# 2nd Timer, General Deer Southslope Yellowstone



## Kuhsoy (Feb 14, 2017)

Hey all, some of you might remember me posting about my last years trip to Southslope Yellowstone. Here's the link for those who are interested

https://utahwildlife.net/forum/12-big-game/175690-first-timer-general-deer-south-slope-yellowstone.html

I was fortunate enough to draw the tag this year along with my uncle and my dad. I've been dreaming of coming back since I left last year as Utah really is a beautiful state. It literally is a nice breath of fresh air from California. Instead of pulling a trailer this year we ended up just renting a cabin near Duchesne. If my calculations are right we spent about $350 extra just from towing the trailer so we figured we would just put that towards a nice cabin with all the amenities for 5 nights. I picked Duchesne because it is centralized within the unit and it wouldn't be too far of a drive either way.

I've been in touch with Seven and BDwick via text from the forum. If anyone from the forum is heading up that way and wants to meet or share info message me!

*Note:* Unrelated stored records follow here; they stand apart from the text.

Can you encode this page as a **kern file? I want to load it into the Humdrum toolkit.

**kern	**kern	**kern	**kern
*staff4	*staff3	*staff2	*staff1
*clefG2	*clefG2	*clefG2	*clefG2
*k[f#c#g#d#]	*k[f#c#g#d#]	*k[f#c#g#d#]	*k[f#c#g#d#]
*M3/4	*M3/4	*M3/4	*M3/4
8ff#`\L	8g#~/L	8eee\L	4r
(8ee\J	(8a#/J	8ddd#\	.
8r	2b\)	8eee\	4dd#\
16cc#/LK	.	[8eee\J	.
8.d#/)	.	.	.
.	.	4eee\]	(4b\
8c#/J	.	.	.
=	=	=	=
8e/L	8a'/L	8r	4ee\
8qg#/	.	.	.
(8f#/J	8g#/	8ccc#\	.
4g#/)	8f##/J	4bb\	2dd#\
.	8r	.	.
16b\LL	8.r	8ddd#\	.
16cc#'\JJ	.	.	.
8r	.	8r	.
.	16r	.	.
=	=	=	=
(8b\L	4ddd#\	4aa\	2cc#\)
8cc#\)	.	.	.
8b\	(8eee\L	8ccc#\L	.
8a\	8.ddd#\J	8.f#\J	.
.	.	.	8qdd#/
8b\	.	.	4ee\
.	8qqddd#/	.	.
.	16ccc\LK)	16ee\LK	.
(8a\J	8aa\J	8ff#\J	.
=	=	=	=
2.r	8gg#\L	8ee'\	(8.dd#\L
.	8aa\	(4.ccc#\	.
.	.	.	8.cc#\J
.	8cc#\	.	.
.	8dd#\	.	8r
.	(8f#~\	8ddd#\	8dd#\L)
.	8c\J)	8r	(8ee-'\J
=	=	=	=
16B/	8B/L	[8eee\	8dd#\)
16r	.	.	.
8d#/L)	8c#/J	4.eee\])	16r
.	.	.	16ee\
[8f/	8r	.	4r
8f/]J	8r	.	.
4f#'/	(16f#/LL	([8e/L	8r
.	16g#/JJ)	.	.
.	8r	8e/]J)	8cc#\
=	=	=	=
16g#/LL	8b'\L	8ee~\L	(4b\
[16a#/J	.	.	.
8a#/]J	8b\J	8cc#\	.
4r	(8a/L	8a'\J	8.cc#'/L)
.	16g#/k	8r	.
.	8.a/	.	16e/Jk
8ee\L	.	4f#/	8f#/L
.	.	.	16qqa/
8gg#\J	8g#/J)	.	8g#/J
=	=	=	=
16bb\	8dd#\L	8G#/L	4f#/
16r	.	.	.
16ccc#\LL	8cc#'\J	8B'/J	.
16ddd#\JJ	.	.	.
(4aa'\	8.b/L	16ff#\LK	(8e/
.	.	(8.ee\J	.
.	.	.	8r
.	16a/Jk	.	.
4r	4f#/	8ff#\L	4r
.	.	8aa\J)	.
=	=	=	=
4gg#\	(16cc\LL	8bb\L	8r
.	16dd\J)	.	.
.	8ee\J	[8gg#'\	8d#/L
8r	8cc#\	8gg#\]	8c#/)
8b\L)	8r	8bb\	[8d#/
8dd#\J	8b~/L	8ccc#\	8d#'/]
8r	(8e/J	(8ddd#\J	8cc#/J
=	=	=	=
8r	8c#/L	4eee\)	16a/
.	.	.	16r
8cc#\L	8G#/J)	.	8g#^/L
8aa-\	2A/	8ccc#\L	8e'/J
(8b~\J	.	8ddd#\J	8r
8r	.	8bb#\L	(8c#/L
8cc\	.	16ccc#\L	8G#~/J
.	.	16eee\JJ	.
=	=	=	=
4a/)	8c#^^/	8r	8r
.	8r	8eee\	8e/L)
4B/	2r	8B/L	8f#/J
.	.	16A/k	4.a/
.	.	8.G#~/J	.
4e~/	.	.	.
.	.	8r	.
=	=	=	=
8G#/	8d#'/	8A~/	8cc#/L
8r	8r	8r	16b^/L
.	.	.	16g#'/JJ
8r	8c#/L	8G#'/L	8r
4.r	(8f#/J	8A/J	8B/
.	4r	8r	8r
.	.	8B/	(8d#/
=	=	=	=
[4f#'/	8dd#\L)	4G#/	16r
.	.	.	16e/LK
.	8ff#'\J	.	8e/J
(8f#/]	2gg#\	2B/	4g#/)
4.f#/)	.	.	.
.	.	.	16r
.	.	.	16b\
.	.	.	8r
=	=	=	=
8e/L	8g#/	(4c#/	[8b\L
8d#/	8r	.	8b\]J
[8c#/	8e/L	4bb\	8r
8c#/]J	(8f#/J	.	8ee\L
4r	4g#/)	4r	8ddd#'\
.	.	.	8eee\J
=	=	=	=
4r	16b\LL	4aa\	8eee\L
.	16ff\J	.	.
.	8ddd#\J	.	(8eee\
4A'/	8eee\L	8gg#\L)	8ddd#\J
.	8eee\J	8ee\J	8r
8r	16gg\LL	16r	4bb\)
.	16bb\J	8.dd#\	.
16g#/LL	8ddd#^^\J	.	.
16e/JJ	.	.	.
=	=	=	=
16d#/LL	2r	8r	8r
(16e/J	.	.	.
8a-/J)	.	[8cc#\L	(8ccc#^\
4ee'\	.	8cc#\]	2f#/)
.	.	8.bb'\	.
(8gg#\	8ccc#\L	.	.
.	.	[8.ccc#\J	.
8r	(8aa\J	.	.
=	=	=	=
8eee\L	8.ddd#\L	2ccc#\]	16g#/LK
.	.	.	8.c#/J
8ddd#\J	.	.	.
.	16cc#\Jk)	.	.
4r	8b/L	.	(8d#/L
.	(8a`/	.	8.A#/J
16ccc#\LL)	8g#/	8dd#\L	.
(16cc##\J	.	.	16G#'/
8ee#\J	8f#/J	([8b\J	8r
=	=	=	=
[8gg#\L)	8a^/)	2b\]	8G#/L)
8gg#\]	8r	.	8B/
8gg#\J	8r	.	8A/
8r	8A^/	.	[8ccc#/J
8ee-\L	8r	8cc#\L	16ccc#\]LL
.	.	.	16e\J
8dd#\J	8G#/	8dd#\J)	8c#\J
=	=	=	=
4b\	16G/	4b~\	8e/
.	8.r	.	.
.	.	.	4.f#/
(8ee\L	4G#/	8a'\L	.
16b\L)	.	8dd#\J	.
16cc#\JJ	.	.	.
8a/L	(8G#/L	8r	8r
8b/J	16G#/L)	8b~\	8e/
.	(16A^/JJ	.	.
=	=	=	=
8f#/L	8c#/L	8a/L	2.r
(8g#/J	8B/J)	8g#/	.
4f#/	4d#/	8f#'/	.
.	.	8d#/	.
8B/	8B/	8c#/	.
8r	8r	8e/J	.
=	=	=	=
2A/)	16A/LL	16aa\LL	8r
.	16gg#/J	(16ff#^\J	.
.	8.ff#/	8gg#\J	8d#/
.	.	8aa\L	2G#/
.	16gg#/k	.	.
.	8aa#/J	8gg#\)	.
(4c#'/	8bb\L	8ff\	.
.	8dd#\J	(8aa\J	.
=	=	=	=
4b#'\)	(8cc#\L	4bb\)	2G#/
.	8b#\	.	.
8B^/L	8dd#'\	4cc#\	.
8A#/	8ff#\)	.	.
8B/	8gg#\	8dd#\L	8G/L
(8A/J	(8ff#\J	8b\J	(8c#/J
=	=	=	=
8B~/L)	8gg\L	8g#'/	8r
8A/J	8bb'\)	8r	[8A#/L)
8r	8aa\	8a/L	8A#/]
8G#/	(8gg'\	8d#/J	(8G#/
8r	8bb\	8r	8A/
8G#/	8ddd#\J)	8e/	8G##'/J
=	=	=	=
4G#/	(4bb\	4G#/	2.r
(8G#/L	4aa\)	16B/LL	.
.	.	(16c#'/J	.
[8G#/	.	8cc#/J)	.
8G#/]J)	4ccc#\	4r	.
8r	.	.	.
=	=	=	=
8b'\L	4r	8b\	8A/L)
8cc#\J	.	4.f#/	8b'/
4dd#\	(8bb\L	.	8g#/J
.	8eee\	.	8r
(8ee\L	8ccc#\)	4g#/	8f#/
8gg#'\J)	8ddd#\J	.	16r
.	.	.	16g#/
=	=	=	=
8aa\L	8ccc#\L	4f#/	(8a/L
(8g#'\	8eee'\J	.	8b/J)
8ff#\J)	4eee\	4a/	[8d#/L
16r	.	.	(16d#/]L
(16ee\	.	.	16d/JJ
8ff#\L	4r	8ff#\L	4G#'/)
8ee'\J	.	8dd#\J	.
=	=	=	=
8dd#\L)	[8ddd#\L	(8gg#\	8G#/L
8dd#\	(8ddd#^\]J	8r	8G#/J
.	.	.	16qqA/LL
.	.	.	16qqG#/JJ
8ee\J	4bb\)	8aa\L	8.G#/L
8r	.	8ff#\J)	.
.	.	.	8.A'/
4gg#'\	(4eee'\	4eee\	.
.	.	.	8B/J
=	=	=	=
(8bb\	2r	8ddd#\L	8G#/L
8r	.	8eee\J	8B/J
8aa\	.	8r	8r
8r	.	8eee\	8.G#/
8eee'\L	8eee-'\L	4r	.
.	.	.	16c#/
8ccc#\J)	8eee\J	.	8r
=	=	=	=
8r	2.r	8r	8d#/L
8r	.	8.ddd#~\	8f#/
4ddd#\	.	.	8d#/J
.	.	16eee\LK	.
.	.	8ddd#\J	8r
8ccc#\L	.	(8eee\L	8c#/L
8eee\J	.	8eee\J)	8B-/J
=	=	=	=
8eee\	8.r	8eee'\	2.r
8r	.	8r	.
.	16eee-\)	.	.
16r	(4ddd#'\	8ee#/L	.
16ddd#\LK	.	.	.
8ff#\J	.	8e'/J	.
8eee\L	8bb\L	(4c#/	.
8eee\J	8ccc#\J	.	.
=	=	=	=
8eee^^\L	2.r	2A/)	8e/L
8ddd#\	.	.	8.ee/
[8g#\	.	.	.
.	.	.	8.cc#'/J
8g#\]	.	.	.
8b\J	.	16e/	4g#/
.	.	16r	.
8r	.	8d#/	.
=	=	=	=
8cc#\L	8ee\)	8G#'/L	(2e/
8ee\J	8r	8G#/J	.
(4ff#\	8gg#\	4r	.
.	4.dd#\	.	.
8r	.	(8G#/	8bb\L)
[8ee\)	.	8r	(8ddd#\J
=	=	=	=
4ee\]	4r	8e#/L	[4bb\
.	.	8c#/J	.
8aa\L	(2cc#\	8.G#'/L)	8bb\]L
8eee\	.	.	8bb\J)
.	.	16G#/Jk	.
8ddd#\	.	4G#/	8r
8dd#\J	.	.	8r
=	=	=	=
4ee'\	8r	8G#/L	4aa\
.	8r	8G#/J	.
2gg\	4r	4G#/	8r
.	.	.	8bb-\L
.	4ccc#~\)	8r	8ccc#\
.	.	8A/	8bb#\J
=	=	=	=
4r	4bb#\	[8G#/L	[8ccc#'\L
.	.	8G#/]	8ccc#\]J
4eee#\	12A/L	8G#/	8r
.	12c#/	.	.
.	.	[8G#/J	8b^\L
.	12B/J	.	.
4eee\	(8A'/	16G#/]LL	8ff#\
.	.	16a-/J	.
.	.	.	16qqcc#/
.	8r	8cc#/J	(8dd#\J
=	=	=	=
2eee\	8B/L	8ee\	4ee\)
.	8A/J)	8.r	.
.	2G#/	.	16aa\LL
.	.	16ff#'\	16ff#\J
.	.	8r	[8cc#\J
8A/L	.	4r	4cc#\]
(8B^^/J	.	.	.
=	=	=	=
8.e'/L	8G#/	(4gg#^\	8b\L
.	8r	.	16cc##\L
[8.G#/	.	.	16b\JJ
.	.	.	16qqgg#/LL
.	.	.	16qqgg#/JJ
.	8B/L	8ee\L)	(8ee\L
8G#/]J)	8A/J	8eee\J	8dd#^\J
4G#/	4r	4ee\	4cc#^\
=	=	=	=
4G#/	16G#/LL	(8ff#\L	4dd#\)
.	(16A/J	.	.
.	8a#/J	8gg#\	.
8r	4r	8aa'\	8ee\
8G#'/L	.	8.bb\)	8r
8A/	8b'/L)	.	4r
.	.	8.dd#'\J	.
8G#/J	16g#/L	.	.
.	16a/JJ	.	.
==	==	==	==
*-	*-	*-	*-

I'll be doing another write up of how my trip goes for those who are interested stay tuned.

-Andrew


----------



## amp713 (Oct 27, 2017)

I'm located in Roosevelt and hunt that unit most years for archery session, let me know if you need any help


----------



## 30-06-hunter (Sep 22, 2013)

Andrew, what are the dates and which drainage are you thinking of going into? I don't deer hunt but try to keep tabs on the ones I do see while chasing elk on the south slope.


----------



## bloodtrail (Sep 20, 2007)

Did you tag out last year? You will probably draw that tag every year if you want as there are not a lot of out of state applicants for that area. It is a good area but there are a lot of hunters and recreational campers. You should be able to get a small to medium buck on a regular basis.


----------



## Kuhsoy (Feb 14, 2017)

30-06-hunter said:


> Andrew, what are the dates and which drainage are you thinking of going into? I don't deer hunt but try to keep tabs on the ones I do see while chasing elk on the south slope.


We are going to be there from the 19th-24th. If needed for everyone to tag out we are going to extend the stay at the cabin. Considering we are not picky and not expecting trophies I'm sure that is enough time for us to fill our tags. I do have an antler less elk control permit just in case.

Once we get there Friday the 19th we are gonna split up into two groups to scout the zone to see where the deer are. One party will probably head up towards Upper Stillwater and the other will probably head towards farmcreek/elkhorn loop. Probably after the friday of scouting we will come back and decide where we are all going to head out to for opener. Last year we saw bigger bucks on the stillwater side but saw a lot more deer on the elkhorn loop side.


----------



## Kuhsoy (Feb 14, 2017)

bloodtrail said:


> Did you tag out last year? You will probably draw that tag every year if you want as there are not a lot of out of state applicants for that area. It is a good area but there are a lot of hunters and recreational campers. You should be able to get a small to medium buck on a regular basis.


I ended up shooting a small forky. I think this area will our "filler zone" for years that we don't anticipate drawing a nice area in other states.


----------



## Kuhsoy (Feb 14, 2017)

Just a quick update. We found the deer down low I'm assuming due to the early snow this year. Long story short we had a great time. We went 4 for 4 on tags. 3 2x2s and the smallest 4x4 Ive ever seen lol. I shot mine (1st pic) on our last morning. I held our for 3 days hoping to find a big buck. I did see one nice buck but it busted before I could set up to shoot. I passed in two small frame 3x3s and bigger 2x2s over the weekend. I saw some really nice bucks get taken by other hunters. I made a little video for fun and memories.


----------



## one4fishing (Jul 2, 2015)

Good job bro. Way to get r done. Thanks for the post w pics.


----------



## CPAjeff (Dec 20, 2014)

Congrats man!


----------



## 3arabians (Dec 9, 2014)

Good stuff! Congrats to all. I enjoyed the video.

Sent from my SAMSUNG-SM-G891A using Tapatalk


----------



## brisket (Mar 3, 2015)

Can’t get better than 4 for 4. Nice work.


----------